Des équipes d’Irlande, du Luxembourg, d’Italie, de Slovénie et de France ont travaillé ensemble pour proposer des ressources d’apprentissage destinées à permettre aux enseignants d’apprendre à connaître l’IA et plus particulièrement l’IA pour l’Éducation. Le matériel d’apprentissage et une présentation du projet et de ses résultats sont disponibles sur la page web du projet AI4T (https:/ www.ai4t.eu/).

La formation des enseignants représente une tâche essentielle pour tous les ministères concernés.

Dans le cas de l’Intelligence Artificielle, cette tâche comprend au moins les aspects suivants, à savoir :

1. Faire comprendre aux enseignants que ce type de formation peut être une chose positive. Il ne peut pas s’agir d’une décision imposée : elle doit être partagée.

2. Présenter l’IA : d’après l’expérience que nous avons acquise lors de nombreuses conférences et de nombreux ateliers, il y a toujours des participants qui ont exploré la question et qui ont lu et assimilé de la documentation à ce sujet. Mais, ce n’est pas le cas de la grande majorité.

3. Expliquer comment l’IA peut fonctionner en classe. Quels sont les mécanismes de fonctionnement ? Quelles sont les idées essentielles ?

4. Utiliser l’IA dans le cadre des tâches éducatives.

5. Analyser ce qui se passe dans ce domaine et être un acteur actif du changement à venir.

Nous espérons que ce manuel pourra vous aider dans le traitement de la plupart de ces questions : nous analysons la situation réelle et établissons une corrélation entre l’IA et l’expérience des enseignants et, en faisant cela, nous espérons encourager ces derniers à s’intéresser encore davantage à ces questions.

Il y aura, sans aucun doute, d’autres défis à relever, d’autres erreurs, probablement une forte opposition et quelques controverses.
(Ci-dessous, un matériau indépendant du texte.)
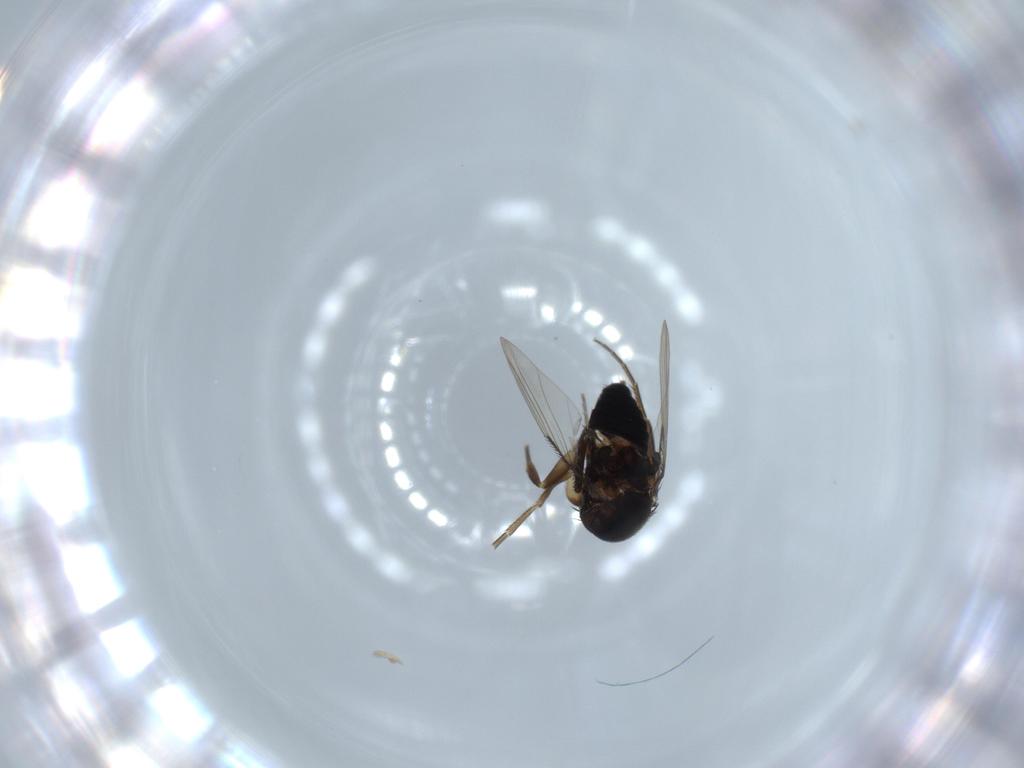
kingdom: Animalia
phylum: Arthropoda
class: Insecta
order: Diptera
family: Phoridae
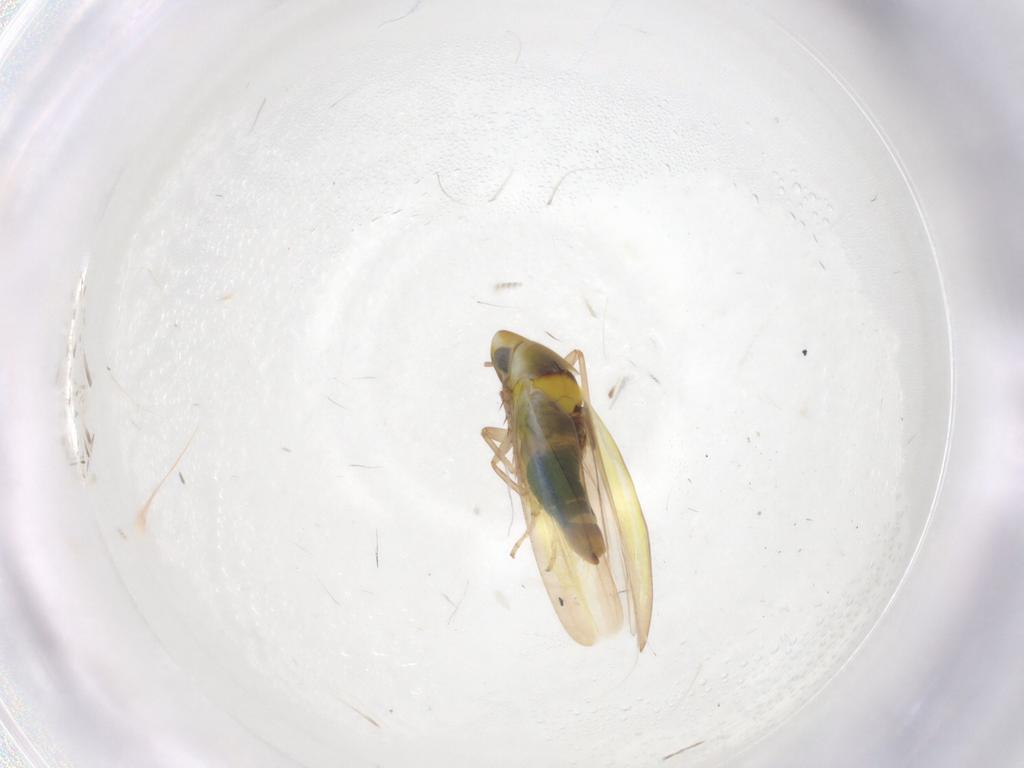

Dans les chapitres intitulés ‘Parlons IA’, nous cherchons à expliquer comment et pourquoi les algorithmes fonctionnent. Nous voulons aider les enseignants à être des citoyens informés capables de participer pleinement au débat et aux discussions sur l’éducation et l’intelligence artificielle. Quelques-unes des raisons qui ont motivé la préparation de ce matériel sont décrites dans la vidéo réalisée par AI4T.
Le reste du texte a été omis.